We have representative data on dermatologists, because the American Board of Dermatology lets dermatologists use DrScore.com as one of the ways of collecting patient satisfaction surveys for maintenance and certification. We’ve collected a fair amount of data now, and we find that the average score of a dermatologist on a 0-10 scale, where 0 is horrible and 10 is great, is 9.5.

Nobody would have guessed that it was that high. Patients absolutely love their doctors. So I thought it would be very helpful for us to let people know.

Websites are putting open comments on the web. Doctors are beginning to put their patient’s open comments on the web. I think it’s a very reasonable thing to do, because for every bad comment you get, you probably have 10 or 20 super positive comments. Even I do - the protein chemist with the lack of social skills. The vast majority of my patients love me and say great things about me on the surveys.

Dr. Siegfried: There are so many of these doctor score websites. How does DrScore.com differ?

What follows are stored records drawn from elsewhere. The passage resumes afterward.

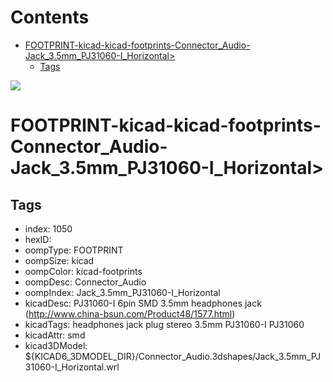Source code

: 



Contents
========

* [FOOTPRINT-kicad-kicad-footprints-Connector_Audio-Jack_3.5mm_PJ31060-I_Horizontal>](#footprint-kicad-kicad-footprints-connector_audio-jack_35mm_pj31060-i_horizontal)
	* [Tags](#tags)
  
![][im]
# FOOTPRINT-kicad-kicad-footprints-Connector_Audio-Jack_3.5mm_PJ31060-I_Horizontal>

## Tags

- index: 1050
- hexID: 
- oompType: FOOTPRINT
- oompSize: kicad
- oompColor: kicad-footprints
- oompDesc: Connector_Audio
- oompIndex: Jack_3.5mm_PJ31060-I_Horizontal
- kicadDesc: PJ31060-I 6pin SMD 3.5mm headphones jack (http://www.china-bsun.com/Product48/1577.html)
- kicadTags: headphones jack plug stereo 3.5mm PJ31060-I PJ31060
- kicadAttr: smd
- kicad3DModel: ${KICAD6_3DMODEL_DIR}/Connector_Audio.3dshapes/Jack_3.5mm_PJ31060-I_Horizontal.wrl



[im]: image.png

Dr. Feldman: Well one of the major differences is that DrScore.com doesn’t show the open comments. It only shows the numerical scores. DrScore.com collects patients’ open comments and provides them to doctors who use this as their patient satisfaction survey service.

DrScore.com is designed to serve two functions: It’s designed to give the doctors a very low cost, easy way to collect patient satisfaction survey data and to see how they’re doing relative to other doctors.

The other major way that it differs is in the patients who visit. Patients who visit doctor rating websites tend to be the unhappy patients. By creating a doctor rating website that doctors would actually send their patients to is a way of collecting much more representative data on the quality of care doctors are offering; so that the scores that are shown to the public are representative scores. Doctors have nothing to fear from representative scores.

You can actually do this with all the rating websites. If you have a bad rating or two on a website, just ask the next 10 or 20 patients to go to that website and provide feedback on their visit. I think that’s the best solution. If you try to fight doctor rating, it makes you look like you’re trying to hide something. We doctors have nothing to hide. I’m at like a 9.1, maybe a 9.3, somewhere in that range. That puts me solidly in the bottom half of American dermatologists.

Dr. Siegfried: So in your practice you recommend or request that patients go to this website to give you feedback and what kind, is that correct?

Dr. Feldman: So when I was actively using DrScore.com, I would give patients a card with the website, and ask them to provide feedback. It’s much more practical to put it on the back of the return appointment card. You can add a line that says, “We appreciate the trust that you put in us. We want to give you the best possible care. Please give us feedback on how we did today at this website.”

Dr. Siegfried: Of all the patients that you asked to do this, how many went on the website?

Dr. Feldman: That is a great question. I think if I personally asked them, I’d get a higher response rate, and even then it’s probably only one in 10.